Sadly enough, gender inequality is a huge challenge globally and leads to practices, which are inimical to the female gender, such as child marriage, lack of education for the girl-child, and domestic violence. Gender inequality begins from the home. This is because the home is a child’s first place of socialisation. It is where he or she picks up the values that would serve them later in life, and it is where inimical stereotypes are birthed and reinforced. In our country, many cultures celebrate the birth of a male child, who is considered the one that would carry on the family name. There is a high preference for male children and, as a result, a woman who bears only female children is treated as if she committed a taboo.

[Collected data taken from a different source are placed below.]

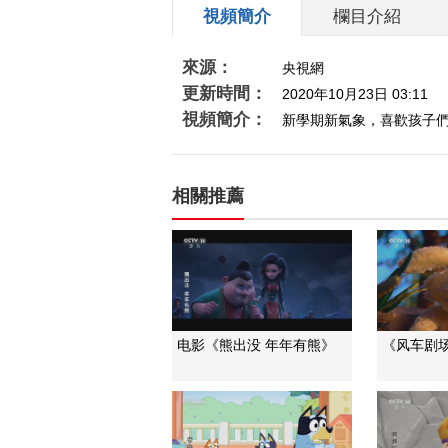
視頻簡介
欄目介紹
來源：
央視網
更新時間：
2020年10月23日 03:11
視頻簡介：
新學期新氣象，喜歡孩子
相關推薦
电影《熊出没 年年有熊》
《风车剧场》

I believe the home is the first place where the quest for gender equality should begin.

It is the parents who teach the children their place in the world. From the boardroom, politics, community to the family. Any nation that gives room to its womenfolk to participate in their economy is on the way to significant growth and economic achievement.

Women could contribute greatly to improve our potential as a nation, if given the favorable opportunity and platform. Parents should raise their male and female children to understand that their gender doesn’t make them any less more important. Parents should appreciate their children, both male and female, and guide them to express their unique gifts and abilities.

What is your view of the contemporary woman?

The contemporary woman has come a long way from her olden-days counterpart. She is not afraid to step out of pre-assigned moulds and stereotypes into living the kind of life she aspires for. A contemporary woman is bold, tough and intelligent.

She understands what her strengths and weaknesses are, and knows how to order her life in a way that maximises her strengths and minimises her weaknesses.

Sadly, the past generation made a huge mistake in undermining the woman’s power and mistaking her soft exterior to be weakness.

The contemporary woman has realised her potentialities and harness them to make the world better for herself and her family. Today, she is a captain of industry, leader and also wife and mother.

However, regardless of her choices, the contemporary woman is judged. She should constantly evaluate and renew her priorities and go for what really matters to her, instead of literally killing herself so as to live up to the lofty expectations that dishonours the value and abilities she possesses.